Excerpts from a dataset:

━━━━━━━━━━

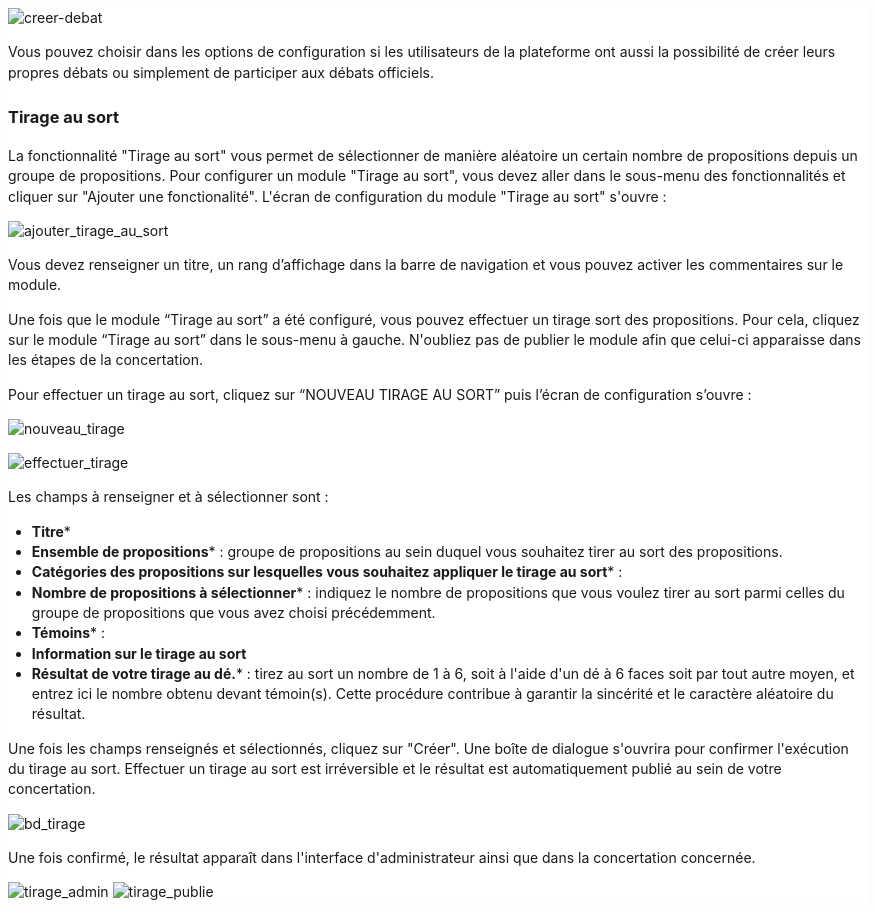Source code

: ![creer-debat]({{site.baseurl}}/uploads/3-6-10-creer-debat.png)

Vous pouvez choisir dans les options de configuration si les utilisateurs de la plateforme ont aussi la possibilité de créer leurs propres débats ou simplement de participer aux débats officiels.

### Tirage au sort

La fonctionnalité "Tirage au sort" vous permet de sélectionner de manière aléatoire un certain nombre de propositions depuis un groupe de propositions. Pour configurer un module "Tirage au sort", vous devez aller dans le sous-menu des fonctionnalités et cliquer sur "Ajouter une fonctionalité". L'écran de configuration du module "Tirage au sort" s'ouvre :

![ajouter_tirage_au_sort]({{site.baseurl}}/uploads/3-6-12-ajouter_tirage_au_sort.png)

Vous devez renseigner un titre, un rang d’affichage dans la barre de navigation et vous pouvez activer les commentaires sur le module.

Une fois que le module “Tirage au sort” a été configuré, vous pouvez effectuer un tirage sort des propositions. Pour cela, cliquez sur le module “Tirage au sort” dans le sous-menu à gauche. N'oubliez pas de publier le module afin que celui-ci apparaisse dans les étapes de la concertation.

Pour effectuer un tirage au sort, cliquez sur “NOUVEAU TIRAGE AU SORT” puis l’écran de configuration s’ouvre :

![nouveau_tirage]({{site.baseurl}}/uploads/3-6-13-nouveau_tirage.png)

![effectuer_tirage]({{site.baseurl}}/uploads/3-6-14-effectuer_tirage.png)

Les champs à renseigner et à sélectionner sont :
- **Titre***
- **Ensemble de propositions*** : groupe de propositions au sein duquel vous souhaitez tirer au sort des propositions.
- **Catégories des propositions sur lesquelles vous souhaitez appliquer le tirage au sort*** :
- **Nombre de propositions à sélectionner*** : indiquez le nombre de propositions que vous voulez tirer au sort parmi celles du groupe de propositions que vous avez choisi précédemment.
- **Témoins*** :
- **Information sur le tirage au sort**
- **Résultat de votre tirage au dé.*** : tirez au sort un nombre de 1 à 6, soit à l'aide d'un dé à 6 faces soit par tout autre moyen, et entrez ici le nombre obtenu devant témoin(s). Cette procédure contribue à garantir la sincérité et le caractère aléatoire du résultat.

Une fois les champs renseignés et sélectionnés, cliquez sur "Créer". Une boîte de dialogue s'ouvrira pour confirmer l'exécution du tirage au sort. Effectuer un tirage au sort est irréversible et le résultat est automatiquement publié au sein de votre concertation.

![bd_tirage]({{site.baseurl}}/uploads/3-6-15-bd_tirage.png)

Une fois confirmé, le résultat apparaît dans l'interface d'administrateur ainsi que dans la concertation concernée.

![tirage_admin]({{site.baseurl}}/uploads/3-6-16-tirage_admin.png)
![tirage_publie]({{site.baseurl}}/uploads/3-6-17-tirage_publie.png)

━━━━━━━━━━

— What is needed —
Give the data again exactly as it appears, but without any images.

— Finished exercise —
Source code

: ![creer-debat]({{site.baseurl}}/uploads/3-6-10-creer-debat.png)

Vous pouvez choisir dans les options de configuration si les utilisateurs de la plateforme ont aussi la possibilité de créer leurs propres débats ou simplement de participer aux débats officiels.

### Tirage au sort

La fonctionnalité "Tirage au sort" vous permet de sélectionner de manière aléatoire un certain nombre de propositions depuis un groupe de propositions. Pour configurer un module "Tirage au sort", vous devez aller dans le sous-menu des fonctionnalités et cliquer sur "Ajouter une fonctionalité". L'écran de configuration du module "Tirage au sort" s'ouvre :

![ajouter_tirage_au_sort]({{site.baseurl}}/uploads/3-6-12-ajouter_tirage_au_sort.png)

Vous devez renseigner un titre, un rang d’affichage dans la barre de navigation et vous pouvez activer les commentaires sur le module.

Une fois que le module “Tirage au sort” a été configuré, vous pouvez effectuer un tirage sort des propositions. Pour cela, cliquez sur le module “Tirage au sort” dans le sous-menu à gauche. N'oubliez pas de publier le module afin que celui-ci apparaisse dans les étapes de la concertation.

Pour effectuer un tirage au sort, cliquez sur “NOUVEAU TIRAGE AU SORT” puis l’écran de configuration s’ouvre :

![nouveau_tirage]({{site.baseurl}}/uploads/3-6-13-nouveau_tirage.png)

![effectuer_tirage]({{site.baseurl}}/uploads/3-6-14-effectuer_tirage.png)

Les champs à renseigner et à sélectionner sont :
- **Titre***
- **Ensemble de propositions*** : groupe de propositions au sein duquel vous souhaitez tirer au sort des propositions.
- **Catégories des propositions sur lesquelles vous souhaitez appliquer le tirage au sort*** :
- **Nombre de propositions à sélectionner*** : indiquez le nombre de propositions que vous voulez tirer au sort parmi celles du groupe de propositions que vous avez choisi précédemment.
- **Témoins*** :
- **Information sur le tirage au sort**
- **Résultat de votre tirage au dé.*** : tirez au sort un nombre de 1 à 6, soit à l'aide d'un dé à 6 faces soit par tout autre moyen, et entrez ici le nombre obtenu devant témoin(s). Cette procédure contribue à garantir la sincérité et le caractère aléatoire du résultat.

Une fois les champs renseignés et sélectionnés, cliquez sur "Créer". Une boîte de dialogue s'ouvrira pour confirmer l'exécution du tirage au sort. Effectuer un tirage au sort est irréversible et le résultat est automatiquement publié au sein de votre concertation.

![bd_tirage]({{site.baseurl}}/uploads/3-6-15-bd_tirage.png)

Une fois confirmé, le résultat apparaît dans l'interface d'administrateur ainsi que dans la concertation concernée.

![tirage_admin]({{site.baseurl}}/uploads/3-6-16-tirage_admin.png)
![tirage_publie]({{site.baseurl}}/uploads/3-6-17-tirage_publie.png)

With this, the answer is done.